→ PROMPT: Leaving out every picture, output the records below exactly as they are.

→ RECORDS SHOWN:
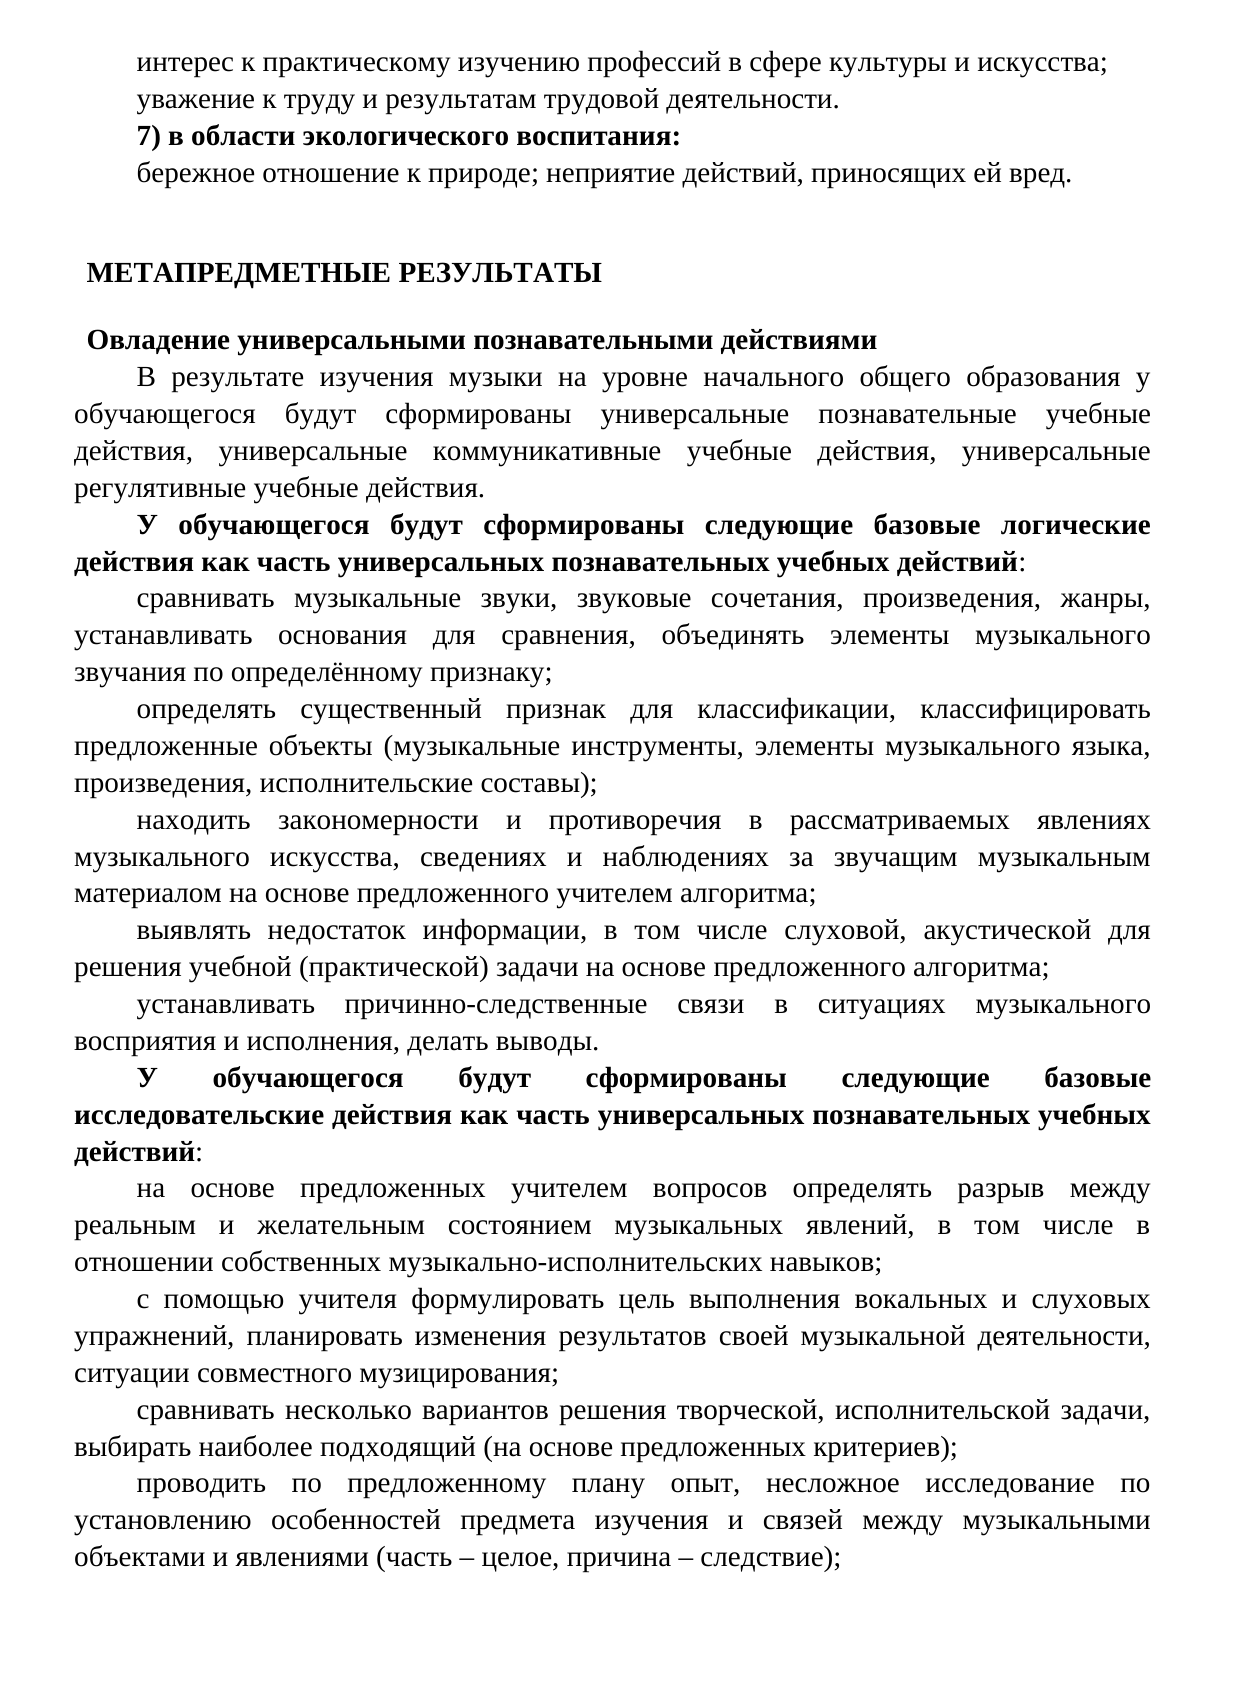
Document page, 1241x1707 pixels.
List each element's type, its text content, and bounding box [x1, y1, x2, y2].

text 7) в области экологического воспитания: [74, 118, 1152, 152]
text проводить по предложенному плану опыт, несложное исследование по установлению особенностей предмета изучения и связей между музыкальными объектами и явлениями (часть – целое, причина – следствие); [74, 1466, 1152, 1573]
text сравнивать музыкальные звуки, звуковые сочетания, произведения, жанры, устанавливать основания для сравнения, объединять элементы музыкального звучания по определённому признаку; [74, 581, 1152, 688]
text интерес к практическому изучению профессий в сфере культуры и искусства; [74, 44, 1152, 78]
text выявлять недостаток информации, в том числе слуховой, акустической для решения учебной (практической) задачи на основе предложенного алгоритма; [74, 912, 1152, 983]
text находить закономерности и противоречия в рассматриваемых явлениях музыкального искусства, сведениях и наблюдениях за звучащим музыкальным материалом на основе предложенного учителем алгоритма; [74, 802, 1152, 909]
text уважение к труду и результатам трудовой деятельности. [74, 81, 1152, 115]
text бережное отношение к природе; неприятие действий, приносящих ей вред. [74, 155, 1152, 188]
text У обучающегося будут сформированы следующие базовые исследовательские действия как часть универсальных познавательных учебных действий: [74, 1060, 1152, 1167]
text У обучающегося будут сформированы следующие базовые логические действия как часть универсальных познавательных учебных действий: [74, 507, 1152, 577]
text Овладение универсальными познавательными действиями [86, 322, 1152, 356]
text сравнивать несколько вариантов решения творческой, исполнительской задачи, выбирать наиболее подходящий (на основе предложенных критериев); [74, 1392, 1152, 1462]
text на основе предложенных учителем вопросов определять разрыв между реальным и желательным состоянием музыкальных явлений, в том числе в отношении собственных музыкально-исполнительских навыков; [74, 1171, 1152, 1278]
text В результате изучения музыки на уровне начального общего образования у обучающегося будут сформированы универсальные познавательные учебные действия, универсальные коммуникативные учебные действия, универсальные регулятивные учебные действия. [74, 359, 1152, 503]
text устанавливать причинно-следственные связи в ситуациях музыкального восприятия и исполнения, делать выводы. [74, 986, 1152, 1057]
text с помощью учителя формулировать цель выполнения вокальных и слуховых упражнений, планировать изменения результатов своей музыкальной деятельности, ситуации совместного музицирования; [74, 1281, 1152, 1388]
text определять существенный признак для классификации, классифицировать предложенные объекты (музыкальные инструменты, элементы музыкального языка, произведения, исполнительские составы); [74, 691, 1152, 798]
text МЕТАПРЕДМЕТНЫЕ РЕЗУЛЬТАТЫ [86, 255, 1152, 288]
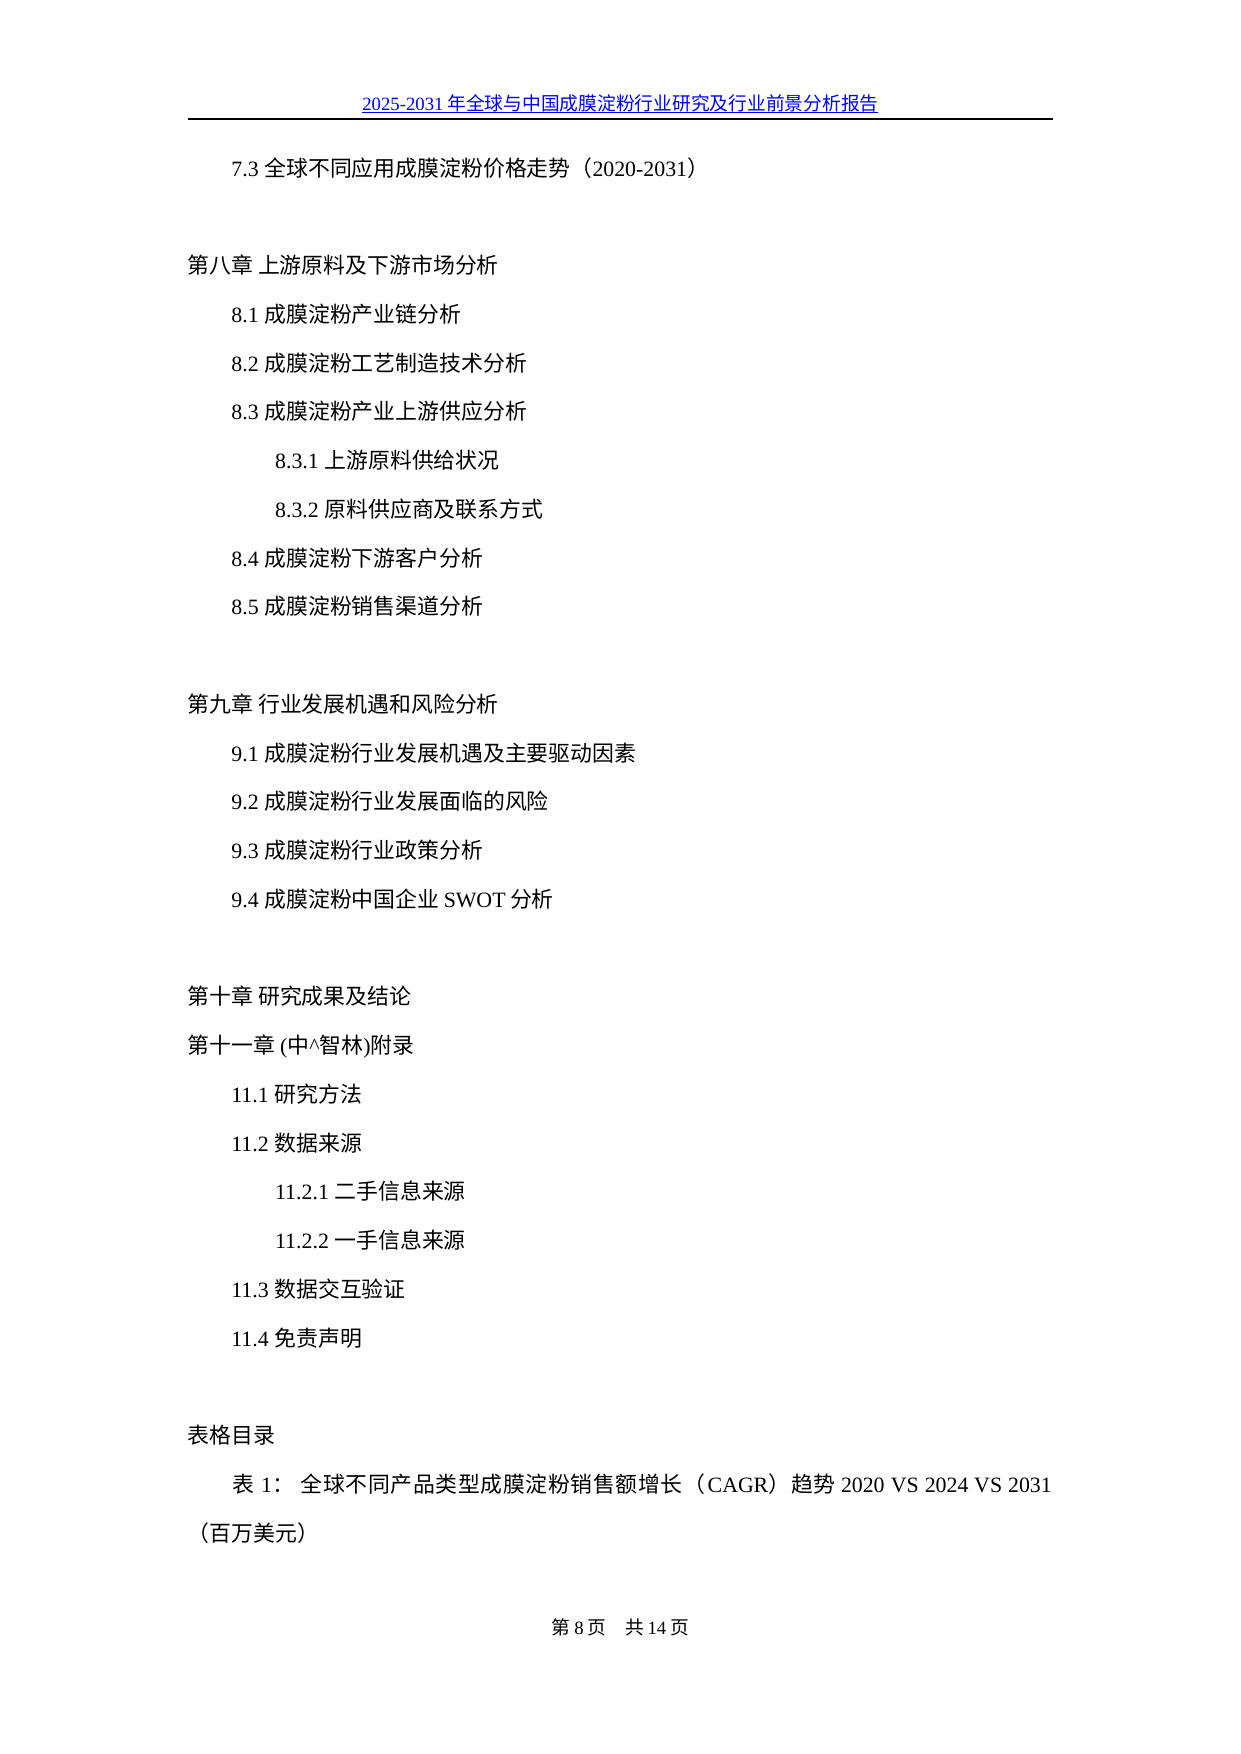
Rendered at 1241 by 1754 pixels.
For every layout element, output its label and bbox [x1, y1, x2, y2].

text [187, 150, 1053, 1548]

→ COMPLETED EXERCISE:
Document page, 1241x1707 pixels.
List each element's type, its text content, and bounding box [x1, y1, x2, y2].

text 7) в области экологического воспитания: [74, 118, 1152, 152]
text проводить по предложенному плану опыт, несложное исследование по установлению особенностей предмета изучения и связей между музыкальными объектами и явлениями (часть – целое, причина – следствие); [74, 1466, 1152, 1573]
text сравнивать музыкальные звуки, звуковые сочетания, произведения, жанры, устанавливать основания для сравнения, объединять элементы музыкального звучания по определённому признаку; [74, 581, 1152, 688]
text интерес к практическому изучению профессий в сфере культуры и искусства; [74, 44, 1152, 78]
text выявлять недостаток информации, в том числе слуховой, акустической для решения учебной (практической) задачи на основе предложенного алгоритма; [74, 912, 1152, 983]
text находить закономерности и противоречия в рассматриваемых явлениях музыкального искусства, сведениях и наблюдениях за звучащим музыкальным материалом на основе предложенного учителем алгоритма; [74, 802, 1152, 909]
text уважение к труду и результатам трудовой деятельности. [74, 81, 1152, 115]
text бережное отношение к природе; неприятие действий, приносящих ей вред. [74, 155, 1152, 188]
text У обучающегося будут сформированы следующие базовые исследовательские действия как часть универсальных познавательных учебных действий: [74, 1060, 1152, 1167]
text У обучающегося будут сформированы следующие базовые логические действия как часть универсальных познавательных учебных действий: [74, 507, 1152, 577]
text Овладение универсальными познавательными действиями [86, 322, 1152, 356]
text сравнивать несколько вариантов решения творческой, исполнительской задачи, выбирать наиболее подходящий (на основе предложенных критериев); [74, 1392, 1152, 1462]
text на основе предложенных учителем вопросов определять разрыв между реальным и желательным состоянием музыкальных явлений, в том числе в отношении собственных музыкально-исполнительских навыков; [74, 1171, 1152, 1278]
text В результате изучения музыки на уровне начального общего образования у обучающегося будут сформированы универсальные познавательные учебные действия, универсальные коммуникативные учебные действия, универсальные регулятивные учебные действия. [74, 359, 1152, 503]
text устанавливать причинно-следственные связи в ситуациях музыкального восприятия и исполнения, делать выводы. [74, 986, 1152, 1057]
text с помощью учителя формулировать цель выполнения вокальных и слуховых упражнений, планировать изменения результатов своей музыкальной деятельности, ситуации совместного музицирования; [74, 1281, 1152, 1388]
text определять существенный признак для классификации, классифицировать предложенные объекты (музыкальные инструменты, элементы музыкального языка, произведения, исполнительские составы); [74, 691, 1152, 798]
text МЕТАПРЕДМЕТНЫЕ РЕЗУЛЬТАТЫ [86, 255, 1152, 288]
Rendered at 1241 by 1754 pixels.
For every layout element, output its label and bbox [x1, y1, x2, y2].

text [187, 150, 1053, 1548]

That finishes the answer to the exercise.